Another Adventurous Endeavor of the Wild West
The Pony Express was founded by three men; William Russell, William Waddell and Alexander Majors. These three were businessmen who had made their money by running stage coaches and freight services to and from government outposts. Seeing the need to keep Americans informed about important events, such as Lincoln’s inauguration, the men wanted a monopoly on government mail contracts. Other mail services providers used the much slower method of delivery by stagecoach. The Pony Express trail used the old freight routes, but utilized them much more effectively by placing relay stations every 10 miles. What kind of person took the job? An adventurous one, no doubt. This wanted ad, although thought to be fake, still paints an accurate picture through its satire of the type of person who would be willing to accept the risks associated with the job:
“Wanted, young skinny, wiry fellows not over eighteen. Must be expert riders willing to risk death daily. Orphans preferred. Wages $25 a week. Apply Central Overland Express.”
Most riders were around the ages of 19 or 20 (except one man; 40 year old Major Howard Egan), who could not weigh over 125 pounds. Most were single, and many were foreign-born.
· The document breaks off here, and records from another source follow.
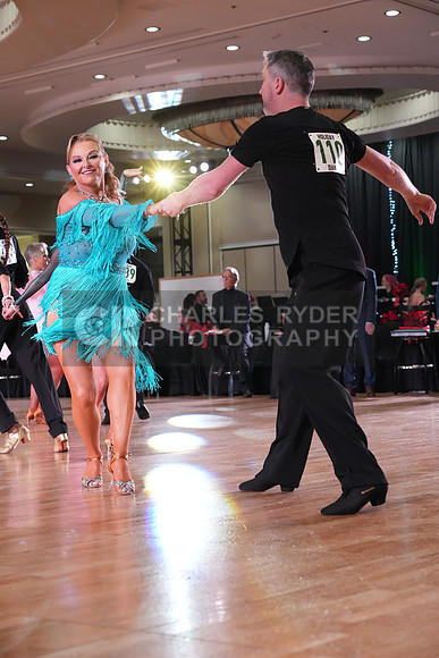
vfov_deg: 27.7
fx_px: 1334
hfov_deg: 18.7
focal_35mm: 73
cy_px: 329
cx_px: 220
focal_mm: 73
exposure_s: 1/320
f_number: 5.6
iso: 5000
The work was extremely hard – as evidenced by these job descriptions:
- Each rider had is own 75-100 mile route.
- Each route took about ten hours.
- Each rider changed horses about 10 times during a ten hour ride.
- Occasionally a rider would fill in for another – taking on two or three (and sometimes more) routes, resulting in an around the clock ride.
- The pony riders covered 250 miles in a 24-hour day.
- Riders ate while riding.
- The Express went through Kansas, Nebraska, Colorado, Wyoming, Utah and Nevada.
Riders were also held to strict standards; Alexander Majors always presented a Bible to new riders, and the founders required them to take this oath:
“I…do hereby swear, before the Great and Living God, that during my engagement,
and while I am an employee of Russell, Majors & Waddell, I will under no circumstances use
profane language; that I will drink no intoxicating liquors; that I will not quarrel or fight with
any other employee of the firm; and that in every respect I will conduct myself honestly, be
faithful in my duties, and so direct all my acts as to win the confidence of my employers.
So help me God.”
– Pledge of the Central Overland and California and Pikes Peak Express Company owned by the founders of the Pony Express.
While it is doubtful that all riders obeyed this oath, it provides an insight to the men who began the Express.
Some interesting facts:
- Time it took for first westbound Missouri to California trip: 9 days, 23 hours. First eastbound trip: 11 days, 12 hours.
- Between 400 and 500 horses were used
- Only one mail delivery was lost, despite hazards.
The amazing courage and physical strength of the 180 men who reportedly rode for the Pony Express led to an unheard of feat: mail could travel from coast to coast in a matter of ten days. Amazing, isn’t it? Although the Pony Express was never successful, and ran for only 19 months, it still serves as the perfect symbol of the ingenuity, courage, physical strength, and determination of early Americans. At the initiation of the Pony Express on April 3, 1860, a man named Major M. Jeff Thompson said this:
“More than that, I say to you the wilderness which lies between us will blossom as the rose, cities will spring into existence….Mountains will be tunneled, streams bridged and the iron monster…will ply between our confines and those far distant shores.”
He sure was right, wasn’t he?
Some other memorable quotes:
“There were about eighty pony riders in the saddle all the time, night and day, stretching in a long, scattering
procession from Missouri to California, forty flying eastward, and forty toward the west, and among them making
four hundred gallant horses earn a stirring livelihood and see a deal of scenery every single day of the year.”
~ Mark Twain, “Roughing It”, 1872
“It was not until December, 1860, that I had an opportunity to ride. The boys were dropping out pretty fast. Some of them could not stand the strain of the constant riding. It was not so bad in summer, but when winter came on, the job was too much for them… My first ride was in a heavy snow storm, and it pretty nearly used me up.”
– William Campbell, 1932. His Pony Express route ran from Ft. Kearney to Big Sandy in Nebraska.
“The pony rider was usually a little bit of a man, brimful of spirit and endurance. No matter what time of day or night his watch came on, and no matter whether his ‘beat’ was a level straight road or a crazy trail over mountain craigs and precipices, or whether it led through peaceful regions or regions that swarmed with hostile Indians, he must be always ready to leap into the saddle and be off like the wind!”